Source of Complaints Often Elusive for Multifocal IOLs
Many puzzles remain with MIOL cases. Dermot McGrath reports.
Despite the wide array of sophisticated diagnostic tools now available to clinicians, it is not always possible to predict or determine the source of patient dissatisfaction after implantation of a premium intraocular lens, according to Giacomo Savini MD.
“There are two main issues to consider: preoperative selection of candidates for multifocal IOLs and postoperative assessment of patients complaining of visual disturbances,” he said. “In both cases, we have a lot of instruments available to us but many times we do not have clear answers to assuage our doubts.”
Several parameters need to be considered in the preoperative selection of candidates to achieve successful outcomes, Dr Savini noted. Corneal topography helps exclude cases with irregular patterns—which standard keratometry cannot detect—and may indicate forme fruste keratoconus or decentred ablation after myopic PRK or LASIK.
Although corneal aberrometry is mandatory before implanting a multifocal IOL, no clear evidence-based guidelines are available to determine the cut-off point for excluding certain cases.
The same also holds true for pupil diameter, said Dr Savini.

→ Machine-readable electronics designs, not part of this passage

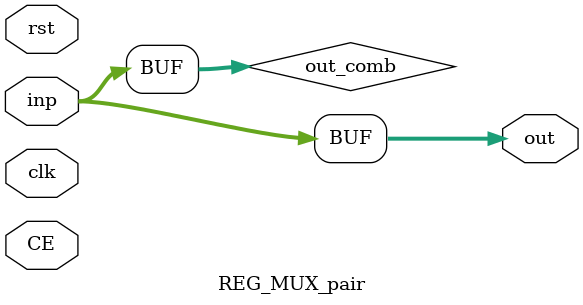
<source format=v>
module REG_MUX_pair(clk,rst,inp,CE,out);
parameter RESETTYPE="SYNC";
parameter SELECT=0;
parameter WIDTH=18;
input clk,rst,CE;
input [WIDTH-1:0] inp;
output  [WIDTH-1:0] out;
reg [WIDTH-1:0] out_comb;
reg [WIDTH-1:0] out_reg;
assign out = out_comb;
generate
    if(RESETTYPE=="ASYNC") begin
      always @(posedge clk or posedge rst) begin
        if(rst)
           out_reg<=0;
        else begin
            if(CE)
              out_reg<=inp;
        end        
      end
    end
    else begin
      always @(posedge clk) begin
        if(rst)
           out_reg<=0;
        else begin
            if(CE)
              out_reg<=inp;
        end
        end  
    end
endgenerate
always @(*) begin
    case (SELECT)
        0: out_comb=inp;
        default: out_comb=out_reg;            
    endcase
end
endmodule
</source>
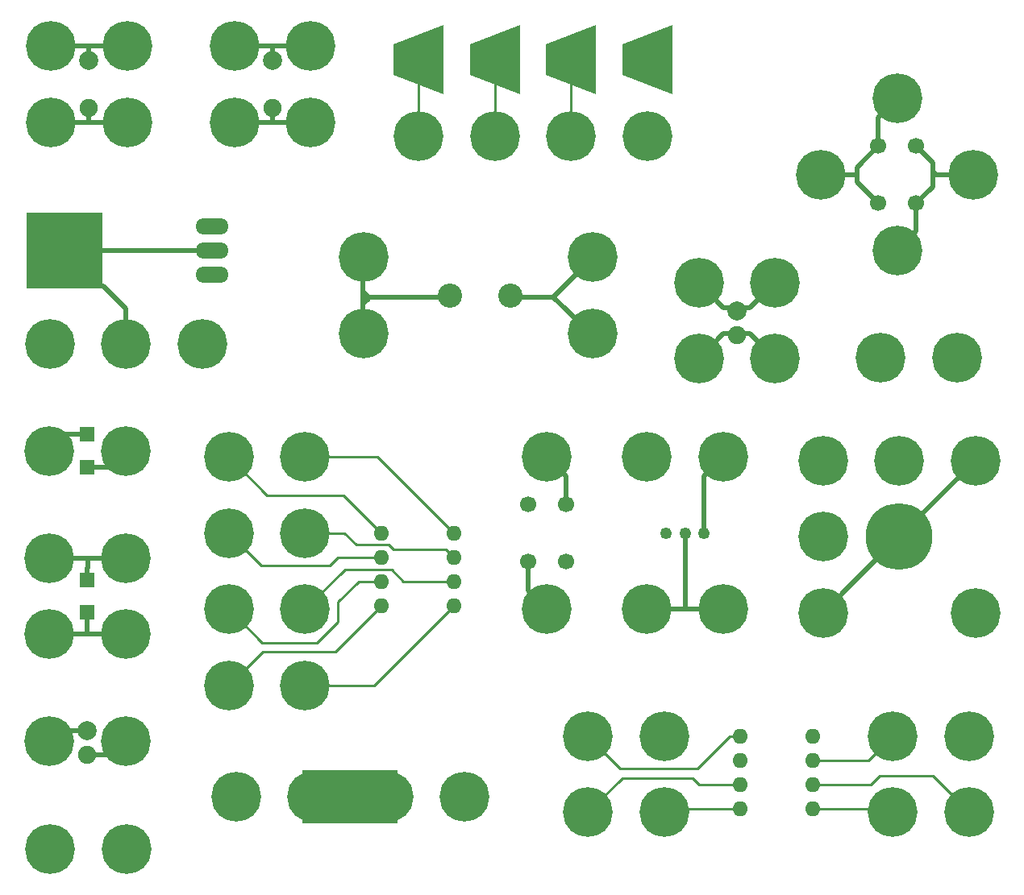
<source format=gtl>
G04 #@! TF.FileFunction,Copper,L1,Top,Signal*
%FSLAX46Y46*%
G04 Gerber Fmt 4.6, Leading zero omitted, Abs format (unit mm)*
G04 Created by KiCad (PCBNEW 4.0.1-3.201512221402+6198~38~ubuntu14.04.1-stable) date Tue 16 Feb 2016 12:41:40 PM PST*
%MOMM*%
G01*
G04 APERTURE LIST*
%ADD10C,0.100000*%
%ADD11C,5.230000*%
%ADD12C,1.250000*%
%ADD13O,3.500120X1.699260*%
%ADD14R,8.000000X8.000000*%
%ADD15C,7.000000*%
%ADD16R,1.600000X1.500000*%
%ADD17C,2.000000*%
%ADD18C,1.900000*%
%ADD19O,1.600000X1.600000*%
%ADD20R,10.000000X5.560000*%
%ADD21C,1.700000*%
%ADD22C,2.550000*%
%ADD23C,0.508000*%
%ADD24C,0.254000*%
G04 APERTURE END LIST*
D10*
D11*
X95968000Y-78968000D03*
X103968000Y-94968000D03*
D12*
X99968000Y-86968000D03*
X101968000Y-86968000D03*
X97968000Y-86968000D03*
D11*
X103968000Y-78968000D03*
X95968000Y-94968000D03*
D13*
X50275000Y-57250000D03*
X50275000Y-59790000D03*
X50275000Y-54710000D03*
D14*
X34781000Y-57250000D03*
D11*
X33275000Y-67050000D03*
X49275000Y-67050000D03*
X41275000Y-67050000D03*
D15*
X122434000Y-87366000D03*
D11*
X122434000Y-79366000D03*
X130434000Y-95366000D03*
X130434000Y-79366000D03*
X114434000Y-79366000D03*
X114434000Y-95366000D03*
X114434000Y-87366000D03*
X33285000Y-120145000D03*
X41285000Y-120145000D03*
D16*
X37205000Y-91880000D03*
D11*
X33205000Y-97590000D03*
X33205000Y-89590000D03*
X41205000Y-89590000D03*
X41205000Y-97590000D03*
D16*
X37205000Y-95300000D03*
D17*
X37205000Y-107740000D03*
D18*
X37205000Y-110280000D03*
D11*
X33205000Y-108860000D03*
X41205000Y-108860000D03*
D17*
X105400000Y-63632000D03*
D18*
X105400000Y-66172000D03*
D11*
X101400000Y-68632000D03*
X101400000Y-60632000D03*
X109400000Y-60632000D03*
X109400000Y-68632000D03*
D16*
X37205000Y-76610000D03*
D11*
X33205000Y-78320000D03*
X41205000Y-78320000D03*
D16*
X37205000Y-80030000D03*
D11*
X120510000Y-68570000D03*
X128510000Y-68570000D03*
X96000000Y-45215000D03*
X88000000Y-45215000D03*
X80000000Y-45215000D03*
X72000000Y-45215000D03*
D10*
G36*
X74615000Y-40830000D02*
X69385000Y-38830000D01*
X69385000Y-35600000D01*
X74615000Y-33600000D01*
X74615000Y-40830000D01*
X74615000Y-40830000D01*
G37*
G36*
X82615000Y-40830000D02*
X77385000Y-38830000D01*
X77385000Y-35600000D01*
X82615000Y-33600000D01*
X82615000Y-40830000D01*
X82615000Y-40830000D01*
G37*
G36*
X90615000Y-40830000D02*
X85385000Y-38830000D01*
X85385000Y-35600000D01*
X90615000Y-33600000D01*
X90615000Y-40830000D01*
X90615000Y-40830000D01*
G37*
G36*
X98615000Y-40830000D02*
X93385000Y-38830000D01*
X93385000Y-35600000D01*
X98615000Y-33600000D01*
X98615000Y-40830000D01*
X98615000Y-40830000D01*
G37*
D19*
X105780000Y-108318000D03*
X105780000Y-110858000D03*
X105780000Y-113398000D03*
X105780000Y-115938000D03*
X113400000Y-115938000D03*
X113400000Y-113398000D03*
X113400000Y-110858000D03*
X113400000Y-108318000D03*
D11*
X97780000Y-116318000D03*
X97780000Y-108318000D03*
X89780000Y-108318000D03*
X89780000Y-116318000D03*
X121780000Y-108318000D03*
X121780000Y-116318000D03*
X129780000Y-116318000D03*
X129780000Y-108318000D03*
D19*
X68066000Y-86980000D03*
X68066000Y-89520000D03*
X68066000Y-92060000D03*
X68066000Y-94600000D03*
X75686000Y-94600000D03*
X75686000Y-92060000D03*
X75686000Y-89520000D03*
X75686000Y-86980000D03*
D11*
X52066000Y-102980000D03*
X52066000Y-86980000D03*
X52066000Y-78980000D03*
X52066000Y-94980000D03*
X60066000Y-86980000D03*
X60066000Y-102980000D03*
X60066000Y-94980000D03*
X60066000Y-78980000D03*
X68824000Y-114672000D03*
X60824000Y-114672000D03*
X52824000Y-114672000D03*
X76824000Y-114672000D03*
D20*
X64756000Y-114672000D03*
D21*
X124244200Y-46296600D03*
X124244200Y-52296600D03*
X120244200Y-46296600D03*
X120244200Y-52296600D03*
D11*
X114230000Y-49290000D03*
X122230000Y-57290000D03*
X122230000Y-41290000D03*
X130230000Y-49290000D03*
D17*
X37380000Y-37280000D03*
D18*
X37380000Y-42280000D03*
D11*
X33380000Y-43780000D03*
X33380000Y-35780000D03*
X41380000Y-35780000D03*
X41380000Y-43780000D03*
D17*
X56650000Y-37280000D03*
D18*
X56650000Y-42280000D03*
D11*
X52650000Y-43780000D03*
X52650000Y-35780000D03*
X60650000Y-35780000D03*
X60650000Y-43780000D03*
D21*
X87474200Y-83974600D03*
X87474200Y-89974600D03*
X83474200Y-83974600D03*
X83474200Y-89974600D03*
D11*
X85460000Y-94968000D03*
X85460000Y-78968000D03*
D22*
X81582000Y-61976000D03*
D11*
X66232000Y-57976000D03*
X90232000Y-65976000D03*
X66232000Y-65976000D03*
X90232000Y-57976000D03*
D22*
X75232000Y-61976000D03*
D23*
X101968000Y-86968000D02*
X101968000Y-80968000D01*
X101968000Y-80968000D02*
X103968000Y-78968000D01*
X99666168Y-94968000D02*
X99968000Y-94968000D01*
X99968000Y-94968000D02*
X103968000Y-94968000D01*
X99968000Y-86968000D02*
X99968000Y-87851883D01*
X99968000Y-87851883D02*
X99968000Y-94968000D01*
X95968000Y-94968000D02*
X99666168Y-94968000D01*
D24*
X113400000Y-110858000D02*
X119240000Y-110858000D01*
X119240000Y-110858000D02*
X121780000Y-108318000D01*
X120360000Y-112508000D02*
X125970000Y-112508000D01*
X125970000Y-112508000D02*
X129780000Y-116318000D01*
X119470000Y-113398000D02*
X120360000Y-112508000D01*
X113400000Y-113398000D02*
X119470000Y-113398000D01*
X113400000Y-115938000D02*
X121400000Y-115938000D01*
X121400000Y-115938000D02*
X121780000Y-116318000D01*
X105780000Y-115938000D02*
X98160000Y-115938000D01*
X98160000Y-115938000D02*
X97780000Y-116318000D01*
X105780000Y-113398000D02*
X101450000Y-113398000D01*
X101450000Y-113398000D02*
X100760000Y-112708000D01*
X100760000Y-112708000D02*
X93390000Y-112708000D01*
X93390000Y-112708000D02*
X89780000Y-116318000D01*
X105780000Y-108318000D02*
X104648630Y-108318000D01*
X104648630Y-108318000D02*
X101258630Y-111708000D01*
X101258630Y-111708000D02*
X93170000Y-111708000D01*
X93170000Y-111708000D02*
X89780000Y-108318000D01*
D23*
X60824000Y-114672000D02*
X68824000Y-114672000D01*
X37205000Y-110280000D02*
X39785000Y-110280000D01*
X39785000Y-110280000D02*
X41205000Y-108860000D01*
X37205000Y-107740000D02*
X34325000Y-107740000D01*
X34325000Y-107740000D02*
X33205000Y-108860000D01*
X37225000Y-97590000D02*
X41205000Y-97590000D01*
X36903168Y-97590000D02*
X37225000Y-97590000D01*
X37205000Y-97570000D02*
X37205000Y-95300000D01*
X37225000Y-97590000D02*
X37205000Y-97570000D01*
X33205000Y-97590000D02*
X36903168Y-97590000D01*
X33205000Y-89590000D02*
X37225000Y-89590000D01*
X37225000Y-90602000D02*
X37225000Y-89590000D01*
X37225000Y-89590000D02*
X41205000Y-89590000D01*
X37205000Y-90622000D02*
X37225000Y-90602000D01*
X37205000Y-91880000D02*
X37205000Y-90622000D01*
D24*
X60066000Y-102980000D02*
X67306000Y-102980000D01*
X67306000Y-102980000D02*
X75686000Y-94600000D01*
X55636000Y-99400000D02*
X63266000Y-99400000D01*
X63266000Y-99400000D02*
X68066000Y-94600000D01*
X54680999Y-100355001D02*
X55636000Y-99400000D01*
X52066000Y-102980000D02*
X54680999Y-100365001D01*
X54680999Y-100365001D02*
X54680999Y-100355001D01*
X68066000Y-92060000D02*
X65676000Y-92060000D01*
X63536000Y-96300000D02*
X61336000Y-98500000D01*
X65676000Y-92060000D02*
X63536000Y-94200000D01*
X63536000Y-94200000D02*
X63536000Y-96300000D01*
X61336000Y-98500000D02*
X55586000Y-98500000D01*
X55586000Y-98500000D02*
X52066000Y-94980000D01*
X52066000Y-86980000D02*
X55486000Y-90400000D01*
X55486000Y-90400000D02*
X62636000Y-90400000D01*
X62636000Y-90400000D02*
X63516000Y-89520000D01*
X63516000Y-89520000D02*
X68066000Y-89520000D01*
X75686000Y-92060000D02*
X70396000Y-92060000D01*
X70396000Y-92060000D02*
X69136000Y-90800000D01*
X69136000Y-90800000D02*
X64246000Y-90800000D01*
X64246000Y-90800000D02*
X60066000Y-94980000D01*
X65436000Y-88200000D02*
X64216000Y-86980000D01*
X64216000Y-86980000D02*
X60066000Y-86980000D01*
X68836000Y-88200000D02*
X65436000Y-88200000D01*
X69356001Y-88720001D02*
X68836000Y-88200000D01*
X75686000Y-89520000D02*
X74886001Y-88720001D01*
X74886001Y-88720001D02*
X69356001Y-88720001D01*
X56086000Y-83000000D02*
X64086000Y-83000000D01*
X64086000Y-83000000D02*
X68066000Y-86980000D01*
X52066000Y-78980000D02*
X56086000Y-83000000D01*
X75686000Y-86980000D02*
X67686000Y-78980000D01*
X67686000Y-78980000D02*
X60066000Y-78980000D01*
D23*
X83474200Y-89974600D02*
X83474200Y-92982200D01*
X83474200Y-92982200D02*
X85460000Y-94968000D01*
X87474200Y-83974600D02*
X87474200Y-80982200D01*
X87474200Y-80982200D02*
X85460000Y-78968000D01*
X122434000Y-87366000D02*
X130434000Y-79366000D01*
X114434000Y-95366000D02*
X117048999Y-92751001D01*
X117048999Y-92751001D02*
X122434000Y-87366000D01*
X124244200Y-52296600D02*
X124244200Y-55275800D01*
X124244200Y-55275800D02*
X122230000Y-57290000D01*
X126000000Y-50540800D02*
X126000000Y-49000000D01*
X126000000Y-49000000D02*
X126000000Y-48052400D01*
X130230000Y-49290000D02*
X126290000Y-49290000D01*
X126290000Y-49290000D02*
X126000000Y-49000000D01*
X126000000Y-48052400D02*
X124244200Y-46296600D01*
X124244200Y-52296600D02*
X126000000Y-50540800D01*
X120244200Y-46296600D02*
X120244200Y-43275800D01*
X120244200Y-43275800D02*
X122230000Y-41290000D01*
X114230000Y-49290000D02*
X117928168Y-49290000D01*
X117928168Y-49290000D02*
X118000000Y-49218168D01*
X118000000Y-50052400D02*
X118000000Y-48540800D01*
X118000000Y-48540800D02*
X120244200Y-46296600D01*
X120244200Y-52296600D02*
X118000000Y-50052400D01*
X101400000Y-60632000D02*
X104014999Y-63246999D01*
X104014999Y-63246999D02*
X106785001Y-63246999D01*
X106785001Y-63246999D02*
X109400000Y-60632000D01*
X101400000Y-68632000D02*
X104014999Y-66017001D01*
X104014999Y-66017001D02*
X106785001Y-66017001D01*
X106785001Y-66017001D02*
X109400000Y-68632000D01*
X90150000Y-66155000D02*
X87535001Y-63540001D01*
X87535001Y-63540001D02*
X86150000Y-62155000D01*
X81500000Y-62155000D02*
X86150000Y-62155000D01*
X86150000Y-62155000D02*
X90150000Y-58155000D01*
X66150000Y-61595000D02*
X66150000Y-62865000D01*
X66150000Y-62865000D02*
X66150000Y-66155000D01*
X66710000Y-62155000D02*
X66710000Y-62305000D01*
X66710000Y-62305000D02*
X66150000Y-62865000D01*
X66150000Y-58155000D02*
X66150000Y-61595000D01*
X66710000Y-62155000D02*
X66150000Y-61595000D01*
X75150000Y-62155000D02*
X66710000Y-62155000D01*
X37205000Y-80030000D02*
X39495000Y-80030000D01*
X39495000Y-80030000D02*
X41205000Y-78320000D01*
X37205000Y-76610000D02*
X34915000Y-76610000D01*
X34915000Y-76610000D02*
X33205000Y-78320000D01*
X38883168Y-60960000D02*
X38491000Y-60960000D01*
X38491000Y-60960000D02*
X34781000Y-57250000D01*
X41275000Y-67050000D02*
X41275000Y-63351832D01*
X41275000Y-63351832D02*
X38883168Y-60960000D01*
X50275000Y-57250000D02*
X34781000Y-57250000D01*
D24*
X88000000Y-37215000D02*
X88000000Y-45215000D01*
X80000000Y-45215000D02*
X80000000Y-37215000D01*
X72000000Y-37215000D02*
X72000000Y-39930000D01*
X72000000Y-39930000D02*
X72000000Y-45215000D01*
D23*
X52650000Y-43780000D02*
X57150000Y-43780000D01*
X56650000Y-43623502D02*
X56806498Y-43780000D01*
X57150000Y-43780000D02*
X60650000Y-43780000D01*
X56650000Y-42280000D02*
X56650000Y-43623502D01*
X56806498Y-43780000D02*
X57150000Y-43780000D01*
X52650000Y-35780000D02*
X57150000Y-35780000D01*
X57150000Y-35780000D02*
X60650000Y-35780000D01*
X56650000Y-37280000D02*
X56650000Y-35865787D01*
X56650000Y-35865787D02*
X56735787Y-35780000D01*
X56735787Y-35780000D02*
X57150000Y-35780000D01*
X33380000Y-43780000D02*
X38100000Y-43780000D01*
X38100000Y-43780000D02*
X41380000Y-43780000D01*
X37380000Y-42280000D02*
X37380000Y-43623502D01*
X37380000Y-43623502D02*
X37536498Y-43780000D01*
X37536498Y-43780000D02*
X38100000Y-43780000D01*
X33380000Y-35780000D02*
X36830000Y-35780000D01*
X36830000Y-35780000D02*
X41380000Y-35780000D01*
X37380000Y-37280000D02*
X37380000Y-35865787D01*
X37294213Y-35780000D02*
X36830000Y-35780000D01*
X37380000Y-35865787D02*
X37294213Y-35780000D01*
M02*

</source>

“We tend to implant multifocal IOLs when the pupillometry shows a photopic diameter of more than 2.5 mm and a scotopic diameter of less than 6.5 mm or 6.0 mm. However, again there are no evidence-based recommendations. We need to better characterise the relationship between actual pupil size during day and night and the IOL performance.”
BEWARE OF OSD
Before proceeding with any surgery, Dr Savini advised treating ocular surface problems and dry eye disease (DED).
“No patient with severe dry eye should be implanted with these lenses, and we need to manage moderate dry eye using topical therapy and/or punctum plugs. Likewise, we should exclude macular problems, so no epiretinal membranes and no staphylomas for diffractive multifocal IOLs,” he said.
Dr Savini said it was probably also prudent to avoid implanting multifocal IOLs in cases where the IOL calculation is very difficult.
“Eyes that fall outside the ‘normal’ range of measurements require special attention. Long eyes are best avoided, and caution is required with short eyes, which carry a higher risk of refractive surprise,” he said.
Although there are many diagnostic tools to help screen the best candidates for multifocal lenses, no single device captures all the essential information needed to make a full assessment.
“What we really require is a comprehensive, evidence-based artificial intelligence-supported tool able to predict the risk of postoperative visual complaints, the risk of refractive surprises, and the visual performance for distance, intermediate, and near vision,” Dr Savini observed. “The tool should be based on prospective studies correlating the preoperative data from the tear film to the macula to the postoperative visual function.”
Even after rigorous patient selection, uneventful surgery, and ostensibly good visual outcomes, some patients will still complain of hazy or poor quality of vision after surgery, Dr Savini said.
While some of these are straightforward to diagnose—such as residual refractive error, dry eye, or macular pathologies—others are less easy to identify the source.
“The reality is that sometimes everything looks perfect with the technology that we have available, and the patient is still unhappy. Neuroadaptation is clearly a factor in many cases, but the complaints do not always resolve in time. It would be nice in the future to be able to objectively quantify these problems and follow up on the visual complaints,” he concluded.
Dr Savini presented at the 40th Congress of the ESCRS in Milan.